化学反応の結果、強烈なアンモニアが生成されるにも関わらず、そんなことは一言も言わず、”じゃあ、みんなビーカーの臭い嗅いでみて”と言って、みんな、鼻が潰れそうな思いをしているのを見て笑ったりする先生だった。
そんな先生の強烈な実験が、大きなたらいのようなプラスチック容器に濃塩酸と濃水酸化ナトリウムを混ぜた実験だった。思い出してほしい。塩酸と水酸化ナトリウムを混ぜると食塩水ができる。でも高濃度でやる必要はないんじゃないかと思った。容器の中ではグツグツと地獄谷のような音を立てて化学反応が起こっていた。そしてしばらくすると白いものが容器の下に溜まって出てきた。塩である。

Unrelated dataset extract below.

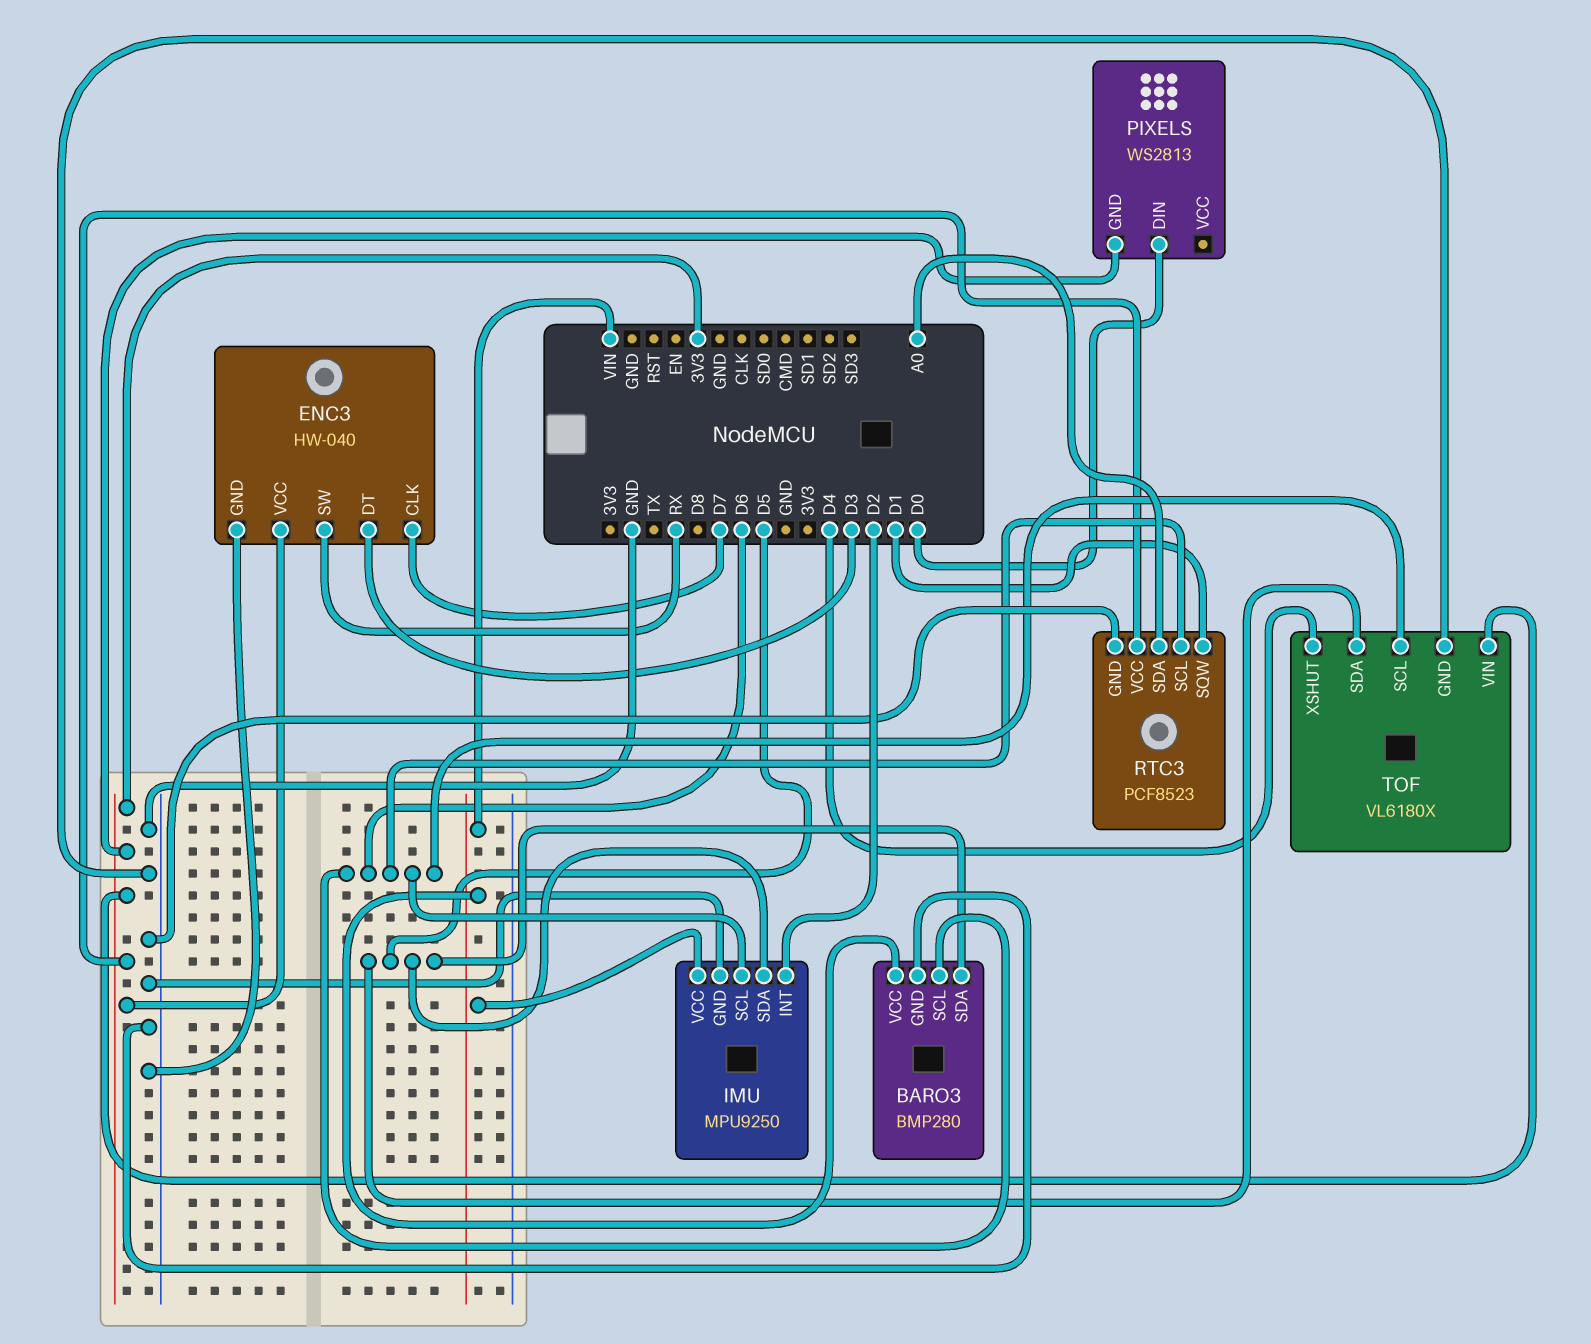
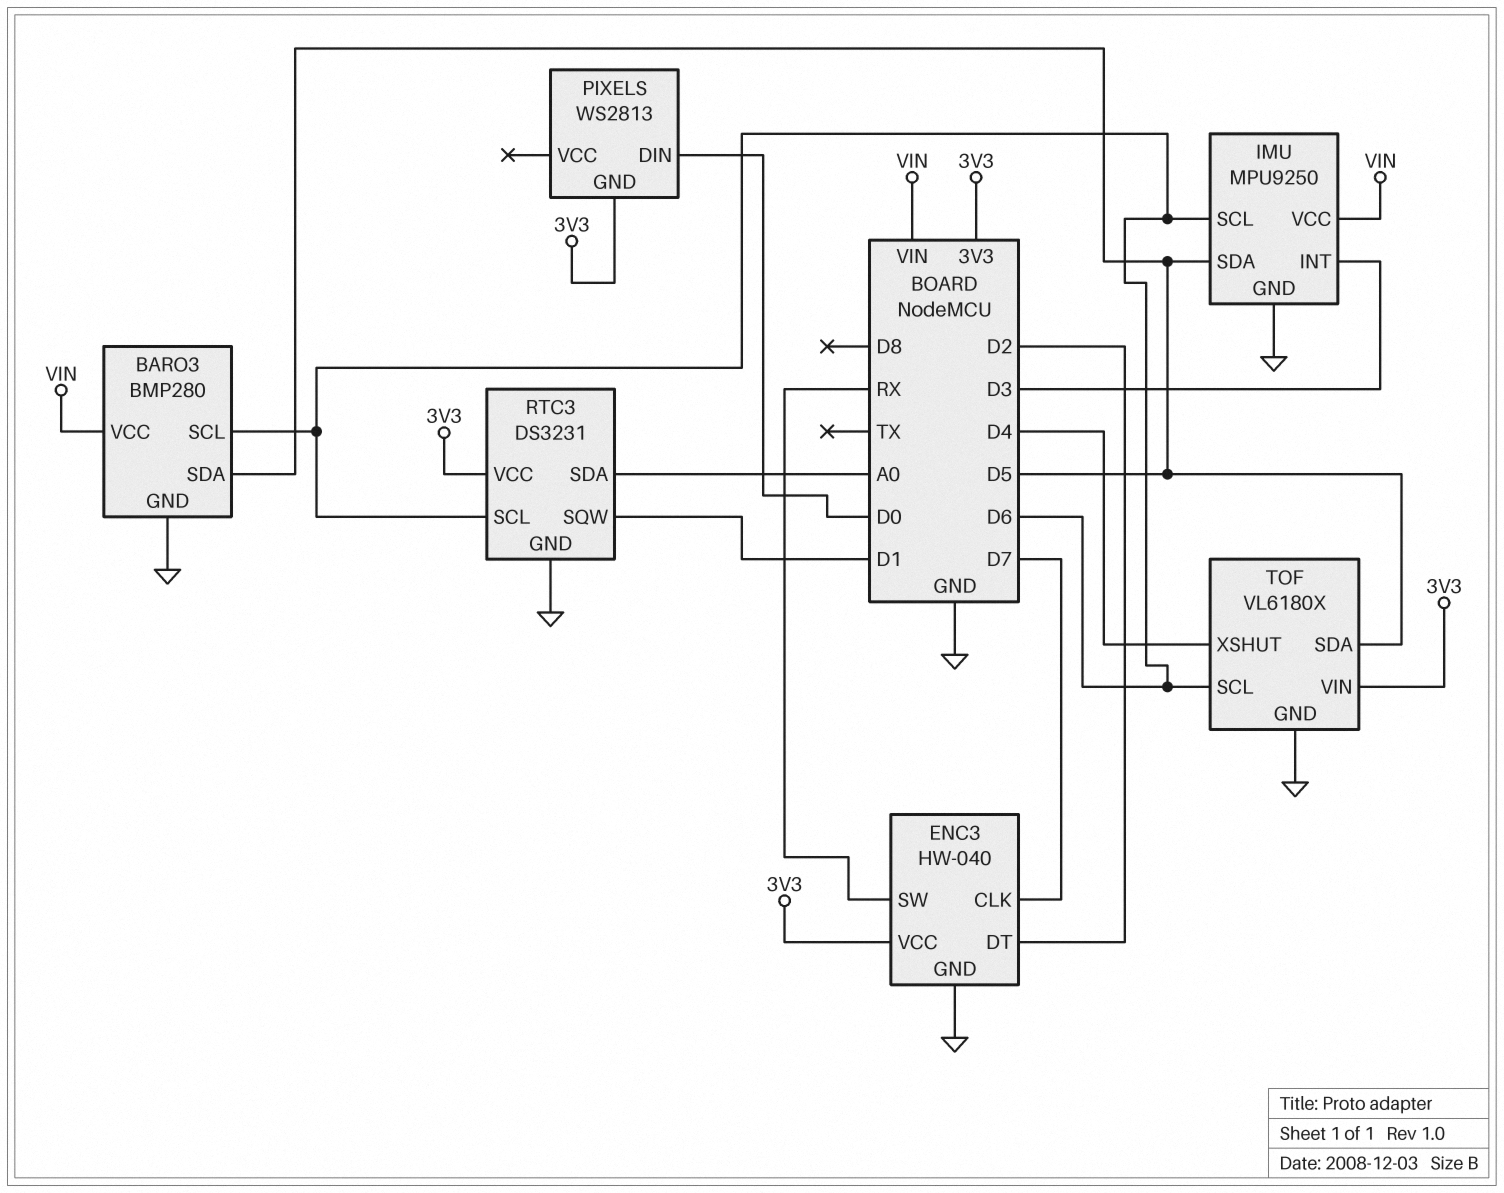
ENC3 pin DT: D3 -> D2
IMU pin INT: D2 -> D3
RTC3: PCF8523 -> DS3231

その先生は何を考えていたのだろう。”よーし、みんな舐めていいぞー!”と言った。私も舐めてみた。確かにしょっぱかった。でも少し歯が浮いた。先生は”ちょっと塩酸の方が強かったかなあ”と笑っていた。
いまだったら絶対にNGな先生だろう。私が学生の頃には、そんな先生はたくさんいた。